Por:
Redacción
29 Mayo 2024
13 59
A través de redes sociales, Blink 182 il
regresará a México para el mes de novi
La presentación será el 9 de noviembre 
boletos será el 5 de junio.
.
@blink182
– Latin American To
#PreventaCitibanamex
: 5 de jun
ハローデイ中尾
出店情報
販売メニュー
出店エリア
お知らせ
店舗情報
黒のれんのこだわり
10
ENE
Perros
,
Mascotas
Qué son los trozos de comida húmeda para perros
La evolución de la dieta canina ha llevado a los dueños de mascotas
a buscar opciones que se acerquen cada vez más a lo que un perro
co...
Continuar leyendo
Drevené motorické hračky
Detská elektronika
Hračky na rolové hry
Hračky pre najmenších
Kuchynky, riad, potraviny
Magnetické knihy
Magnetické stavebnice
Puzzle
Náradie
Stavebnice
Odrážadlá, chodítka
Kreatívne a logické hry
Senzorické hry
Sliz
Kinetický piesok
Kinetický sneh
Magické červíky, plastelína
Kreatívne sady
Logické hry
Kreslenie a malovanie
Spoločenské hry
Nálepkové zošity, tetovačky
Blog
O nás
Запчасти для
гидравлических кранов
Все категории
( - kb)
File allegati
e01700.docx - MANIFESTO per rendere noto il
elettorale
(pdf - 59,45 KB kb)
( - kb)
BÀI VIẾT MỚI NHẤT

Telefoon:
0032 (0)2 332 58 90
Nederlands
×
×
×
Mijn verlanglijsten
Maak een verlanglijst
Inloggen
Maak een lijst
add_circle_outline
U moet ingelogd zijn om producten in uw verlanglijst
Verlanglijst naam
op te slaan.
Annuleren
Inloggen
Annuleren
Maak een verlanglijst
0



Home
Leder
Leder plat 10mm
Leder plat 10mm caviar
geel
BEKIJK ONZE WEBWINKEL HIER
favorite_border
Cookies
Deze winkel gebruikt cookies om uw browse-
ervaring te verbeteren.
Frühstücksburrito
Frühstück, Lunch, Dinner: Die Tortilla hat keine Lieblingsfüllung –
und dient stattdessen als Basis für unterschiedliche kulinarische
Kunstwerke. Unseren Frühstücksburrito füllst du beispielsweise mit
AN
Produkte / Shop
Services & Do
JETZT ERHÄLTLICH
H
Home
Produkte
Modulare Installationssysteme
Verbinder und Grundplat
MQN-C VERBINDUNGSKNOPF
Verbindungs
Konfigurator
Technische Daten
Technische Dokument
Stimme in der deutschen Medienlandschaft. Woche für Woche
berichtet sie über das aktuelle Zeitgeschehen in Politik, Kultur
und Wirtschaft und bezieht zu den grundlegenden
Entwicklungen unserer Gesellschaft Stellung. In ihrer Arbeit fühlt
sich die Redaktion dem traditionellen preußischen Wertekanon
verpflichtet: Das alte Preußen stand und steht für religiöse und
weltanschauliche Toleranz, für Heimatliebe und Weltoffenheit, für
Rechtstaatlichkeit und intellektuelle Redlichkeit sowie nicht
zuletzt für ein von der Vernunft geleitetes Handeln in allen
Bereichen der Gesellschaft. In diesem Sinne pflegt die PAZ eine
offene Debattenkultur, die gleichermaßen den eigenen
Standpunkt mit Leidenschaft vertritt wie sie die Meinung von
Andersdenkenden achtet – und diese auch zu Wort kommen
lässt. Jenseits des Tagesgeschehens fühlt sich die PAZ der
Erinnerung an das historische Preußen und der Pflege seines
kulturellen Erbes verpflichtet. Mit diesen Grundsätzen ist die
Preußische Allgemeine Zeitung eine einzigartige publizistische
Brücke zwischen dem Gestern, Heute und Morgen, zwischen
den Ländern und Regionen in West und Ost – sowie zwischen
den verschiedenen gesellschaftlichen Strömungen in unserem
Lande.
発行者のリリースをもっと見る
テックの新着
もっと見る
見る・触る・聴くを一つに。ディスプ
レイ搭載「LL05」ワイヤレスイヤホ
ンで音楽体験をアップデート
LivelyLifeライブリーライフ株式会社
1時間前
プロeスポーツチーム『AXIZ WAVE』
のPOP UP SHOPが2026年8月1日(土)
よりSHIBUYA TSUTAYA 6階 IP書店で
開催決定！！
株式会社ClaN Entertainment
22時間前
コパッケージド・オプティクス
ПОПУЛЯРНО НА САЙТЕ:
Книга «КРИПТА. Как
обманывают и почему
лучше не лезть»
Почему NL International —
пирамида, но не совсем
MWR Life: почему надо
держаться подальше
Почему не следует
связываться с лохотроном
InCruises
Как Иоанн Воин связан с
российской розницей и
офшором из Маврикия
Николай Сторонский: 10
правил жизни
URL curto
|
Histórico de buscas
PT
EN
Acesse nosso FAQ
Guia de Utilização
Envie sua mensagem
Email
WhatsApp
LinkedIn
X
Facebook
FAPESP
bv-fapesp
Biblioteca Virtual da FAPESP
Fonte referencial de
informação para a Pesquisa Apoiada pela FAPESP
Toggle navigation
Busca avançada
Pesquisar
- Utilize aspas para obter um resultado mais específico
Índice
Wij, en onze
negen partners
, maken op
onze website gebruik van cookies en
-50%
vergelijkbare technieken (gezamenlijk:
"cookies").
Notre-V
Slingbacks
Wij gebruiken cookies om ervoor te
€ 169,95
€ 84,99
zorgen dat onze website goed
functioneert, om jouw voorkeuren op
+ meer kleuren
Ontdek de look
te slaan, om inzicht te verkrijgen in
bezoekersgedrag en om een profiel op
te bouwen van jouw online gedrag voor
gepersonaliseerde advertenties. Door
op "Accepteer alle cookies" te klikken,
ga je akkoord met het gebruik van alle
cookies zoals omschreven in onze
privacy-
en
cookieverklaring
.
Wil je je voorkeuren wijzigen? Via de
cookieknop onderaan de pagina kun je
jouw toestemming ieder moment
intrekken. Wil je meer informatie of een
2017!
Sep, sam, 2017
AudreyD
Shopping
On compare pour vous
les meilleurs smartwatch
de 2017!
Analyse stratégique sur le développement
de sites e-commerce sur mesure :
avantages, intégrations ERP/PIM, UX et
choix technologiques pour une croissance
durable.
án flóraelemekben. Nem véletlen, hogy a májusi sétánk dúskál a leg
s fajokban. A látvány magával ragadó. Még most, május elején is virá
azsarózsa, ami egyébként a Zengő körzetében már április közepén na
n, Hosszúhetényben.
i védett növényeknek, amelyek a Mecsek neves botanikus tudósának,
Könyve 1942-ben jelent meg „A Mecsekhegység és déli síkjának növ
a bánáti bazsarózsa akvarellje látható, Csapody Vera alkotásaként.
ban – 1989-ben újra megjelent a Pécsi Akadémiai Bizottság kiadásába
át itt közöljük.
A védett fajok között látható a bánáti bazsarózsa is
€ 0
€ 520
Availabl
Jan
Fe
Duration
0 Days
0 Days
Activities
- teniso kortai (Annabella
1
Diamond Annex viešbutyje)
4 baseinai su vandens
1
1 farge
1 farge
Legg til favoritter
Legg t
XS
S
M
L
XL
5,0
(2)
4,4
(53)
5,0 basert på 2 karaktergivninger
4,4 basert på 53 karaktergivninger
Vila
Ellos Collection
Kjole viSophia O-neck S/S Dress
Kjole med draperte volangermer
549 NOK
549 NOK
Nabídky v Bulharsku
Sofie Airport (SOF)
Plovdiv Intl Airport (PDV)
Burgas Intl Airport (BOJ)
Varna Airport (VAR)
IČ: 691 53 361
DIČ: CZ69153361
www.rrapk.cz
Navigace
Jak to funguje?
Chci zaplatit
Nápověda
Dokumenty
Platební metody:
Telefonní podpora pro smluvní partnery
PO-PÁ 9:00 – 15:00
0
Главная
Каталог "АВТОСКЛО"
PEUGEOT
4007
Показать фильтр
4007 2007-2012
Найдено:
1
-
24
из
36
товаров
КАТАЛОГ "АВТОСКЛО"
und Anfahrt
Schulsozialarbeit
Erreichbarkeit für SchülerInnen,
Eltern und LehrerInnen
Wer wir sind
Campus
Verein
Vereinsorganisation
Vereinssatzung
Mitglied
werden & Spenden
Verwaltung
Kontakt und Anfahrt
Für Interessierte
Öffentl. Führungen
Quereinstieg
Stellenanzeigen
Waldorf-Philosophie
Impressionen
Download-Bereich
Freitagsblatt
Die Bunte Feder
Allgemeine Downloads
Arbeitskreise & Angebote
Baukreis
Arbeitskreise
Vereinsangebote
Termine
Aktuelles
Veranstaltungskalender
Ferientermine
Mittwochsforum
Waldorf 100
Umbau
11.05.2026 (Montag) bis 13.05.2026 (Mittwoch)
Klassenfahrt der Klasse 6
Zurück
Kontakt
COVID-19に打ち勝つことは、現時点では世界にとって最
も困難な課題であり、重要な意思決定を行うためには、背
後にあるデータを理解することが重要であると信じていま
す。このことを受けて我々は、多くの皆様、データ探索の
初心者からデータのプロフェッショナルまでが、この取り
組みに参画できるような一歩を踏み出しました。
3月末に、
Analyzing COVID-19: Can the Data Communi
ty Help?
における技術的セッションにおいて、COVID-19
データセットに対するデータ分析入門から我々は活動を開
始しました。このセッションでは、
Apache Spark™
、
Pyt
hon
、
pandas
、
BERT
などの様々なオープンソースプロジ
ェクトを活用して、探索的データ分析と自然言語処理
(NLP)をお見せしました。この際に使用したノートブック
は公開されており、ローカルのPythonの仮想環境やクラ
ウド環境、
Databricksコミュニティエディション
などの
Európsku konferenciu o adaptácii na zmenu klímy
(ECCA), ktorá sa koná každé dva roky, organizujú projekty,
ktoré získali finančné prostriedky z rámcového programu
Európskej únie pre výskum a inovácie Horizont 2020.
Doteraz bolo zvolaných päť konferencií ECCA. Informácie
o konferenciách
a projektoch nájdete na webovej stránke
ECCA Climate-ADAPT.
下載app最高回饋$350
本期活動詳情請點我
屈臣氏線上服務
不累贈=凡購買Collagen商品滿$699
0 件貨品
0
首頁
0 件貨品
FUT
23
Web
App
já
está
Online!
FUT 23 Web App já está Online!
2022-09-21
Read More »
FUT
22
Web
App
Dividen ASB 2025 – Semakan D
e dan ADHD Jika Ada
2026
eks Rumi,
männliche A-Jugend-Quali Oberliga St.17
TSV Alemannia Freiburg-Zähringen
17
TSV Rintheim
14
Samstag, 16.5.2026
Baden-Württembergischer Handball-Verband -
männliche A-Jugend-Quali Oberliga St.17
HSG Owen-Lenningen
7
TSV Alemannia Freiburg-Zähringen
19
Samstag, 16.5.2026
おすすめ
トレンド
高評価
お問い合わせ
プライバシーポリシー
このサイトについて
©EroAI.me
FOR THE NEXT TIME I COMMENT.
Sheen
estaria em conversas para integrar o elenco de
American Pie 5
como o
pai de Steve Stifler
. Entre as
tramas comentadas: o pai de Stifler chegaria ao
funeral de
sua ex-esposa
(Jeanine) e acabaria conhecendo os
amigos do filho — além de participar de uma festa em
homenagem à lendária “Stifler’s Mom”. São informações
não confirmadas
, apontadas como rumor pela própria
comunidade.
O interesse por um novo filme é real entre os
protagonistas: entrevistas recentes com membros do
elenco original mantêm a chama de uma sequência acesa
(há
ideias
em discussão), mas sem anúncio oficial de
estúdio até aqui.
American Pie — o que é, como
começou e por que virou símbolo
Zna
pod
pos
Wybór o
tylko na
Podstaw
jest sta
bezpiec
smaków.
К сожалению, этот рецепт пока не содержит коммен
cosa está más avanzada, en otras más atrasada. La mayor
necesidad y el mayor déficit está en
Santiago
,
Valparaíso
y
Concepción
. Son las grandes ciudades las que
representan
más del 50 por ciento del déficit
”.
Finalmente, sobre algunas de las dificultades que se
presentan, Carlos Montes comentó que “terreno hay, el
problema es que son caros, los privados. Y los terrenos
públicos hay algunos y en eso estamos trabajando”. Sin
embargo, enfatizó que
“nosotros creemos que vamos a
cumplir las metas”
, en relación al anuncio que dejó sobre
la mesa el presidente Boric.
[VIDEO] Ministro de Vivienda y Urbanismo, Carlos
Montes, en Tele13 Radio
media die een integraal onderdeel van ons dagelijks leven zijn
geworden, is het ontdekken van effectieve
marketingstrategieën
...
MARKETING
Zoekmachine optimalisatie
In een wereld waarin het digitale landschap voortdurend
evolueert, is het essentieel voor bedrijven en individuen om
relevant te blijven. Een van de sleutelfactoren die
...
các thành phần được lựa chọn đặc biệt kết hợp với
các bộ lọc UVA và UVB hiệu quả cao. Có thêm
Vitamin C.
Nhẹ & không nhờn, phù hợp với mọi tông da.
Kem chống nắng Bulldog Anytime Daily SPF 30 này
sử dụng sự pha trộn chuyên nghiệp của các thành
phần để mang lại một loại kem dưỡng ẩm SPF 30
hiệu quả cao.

──────────────────────────────

(Exercise) Wherever the word "verpflichtet" appears in the data, return the whole line.

(Response)
verpflichtet: Das alte Preußen stand und steht für religiöse und
kulturellen Erbes verpflichtet. Mit diesen Grundsätzen ist die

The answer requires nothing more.